Madame, on le voit, semble prendre assez allègrement son parti des goûts de son fils; il n'est qu'une femme qu'elle ne lui pardonne pas, sa femme légitime. On sait que le jour où le duc d'Orléans, qui épousait malgré lui mademoiselle de Blois, fille légitimée du roi et de madame de Montespan, vint annoncer ce mariage à sa mère, elle répondit par un soufflet.

La duchesse d'Orléans tient une fort petite place dans la vie de son mari. «Peu m'importe qu'il m'aime, ou non, avait-elle dit, pourvu qu'il m'épouse.» Son désir fut exaucé. Le duc d'Orléans, lorsqu'il lui parlait, l'appelait madame Lucifer, et «elle convenait que ce nom ne lui déplaisait pas.»

Mais revenons au jeune duc d'Orléans. On comprend qu'avec ses théories en amour, il eut bientôt nombre de noms sur sa liste; d'ailleurs il s'adressait où il savait fort bien ne pas devoir être repoussé: aussi le mot de «conquêtes,» que Madame emploie, est-il une insigne flatterie.

C'est au théâtre que le duc d'Orléans alla chercher ses premières maîtresses. «La Grandval, comédienne, disent les Mémoires de Maurepas, succéda à Léonore, mais on s'opposa à cette intrigue, parce qu'on trouvait cette fille trop vieille et trop corrompue pour lui.»

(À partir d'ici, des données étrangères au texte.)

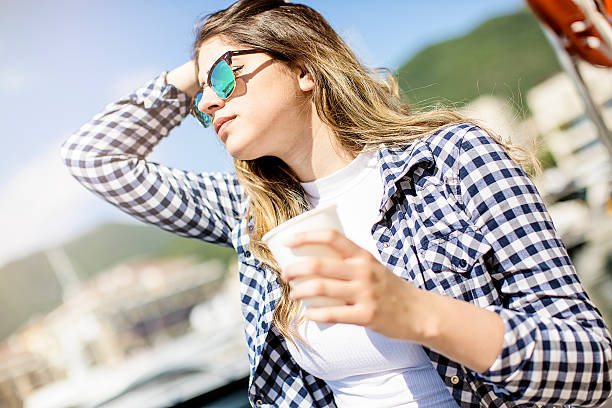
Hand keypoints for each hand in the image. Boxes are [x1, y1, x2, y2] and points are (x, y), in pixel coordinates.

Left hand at [282, 229, 425, 340]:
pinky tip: (309, 314)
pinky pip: (333, 314)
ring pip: (321, 288)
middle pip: (318, 264)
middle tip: (285, 275)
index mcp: (363, 256)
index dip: (305, 237)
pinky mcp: (366, 315)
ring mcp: (365, 293)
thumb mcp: (372, 267)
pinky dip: (315, 314)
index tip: (288, 242)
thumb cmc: (389, 288)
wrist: (419, 312)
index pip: (331, 237)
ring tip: (293, 294)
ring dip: (299, 291)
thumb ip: (348, 263)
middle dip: (294, 269)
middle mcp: (363, 271)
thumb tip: (314, 261)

Une actrice charmante, arrière-petite-fille de la Champmeslé, Ernestine-Antoinette-Charlotte Desmares, prit la place de la Grandval; elle ne la garda pas longtemps, et pourtant cet amour de comédie eut quatre ou cinq rechutes. Madame signale cette nouvelle conquête: «Mon fils a eu de la Desmares une petite fille. Elle aurait bien voulu lui mettre sur le corps un autre enfant, mais il a répondu:—Non, celui-ci est par trop arlequin.»

Mademoiselle Desmares, en effet, ne se piquait pas d'une bien exacte fidélité, et la porte de son boudoir s'ouvrait à tout venant.

On vit de la même façon
Chez Desmares que chez Fillon,

assure une annonce du temps. Mais Philippe ne s'en souciait guère, et la preuve, c'est que dès le lendemain de la rupture définitive, ou la veille, il alla porter son cœur chez une princesse de l'Opéra.